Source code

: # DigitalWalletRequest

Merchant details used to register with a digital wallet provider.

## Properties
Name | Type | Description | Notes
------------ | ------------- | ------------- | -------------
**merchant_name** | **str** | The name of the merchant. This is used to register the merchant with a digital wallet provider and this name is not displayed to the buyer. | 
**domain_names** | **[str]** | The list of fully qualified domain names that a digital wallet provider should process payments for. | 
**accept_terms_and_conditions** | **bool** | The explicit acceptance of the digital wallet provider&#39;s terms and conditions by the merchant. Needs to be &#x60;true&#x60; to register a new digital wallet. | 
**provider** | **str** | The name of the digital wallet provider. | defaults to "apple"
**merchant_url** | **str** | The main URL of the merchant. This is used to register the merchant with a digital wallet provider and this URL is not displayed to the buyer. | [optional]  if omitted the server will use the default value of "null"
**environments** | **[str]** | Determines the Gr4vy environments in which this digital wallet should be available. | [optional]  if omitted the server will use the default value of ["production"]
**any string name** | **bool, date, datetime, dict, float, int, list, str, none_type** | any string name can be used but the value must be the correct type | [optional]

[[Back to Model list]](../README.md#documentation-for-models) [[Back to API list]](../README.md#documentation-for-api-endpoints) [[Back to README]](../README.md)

» 해야 할 작업:
데이터의 첫 줄에서 시작해 "Merchant details used" 표현이 들어 있는 줄에서 끝나는 부분을 다시 쓰되, "digital wallet provider" 부분만 "payment service provider" 표현으로 바꾸고 나머지는 그대로 두세요.

» 연습 결과:
Source code

: # DigitalWalletRequest

Merchant details used to register with a payment service provider.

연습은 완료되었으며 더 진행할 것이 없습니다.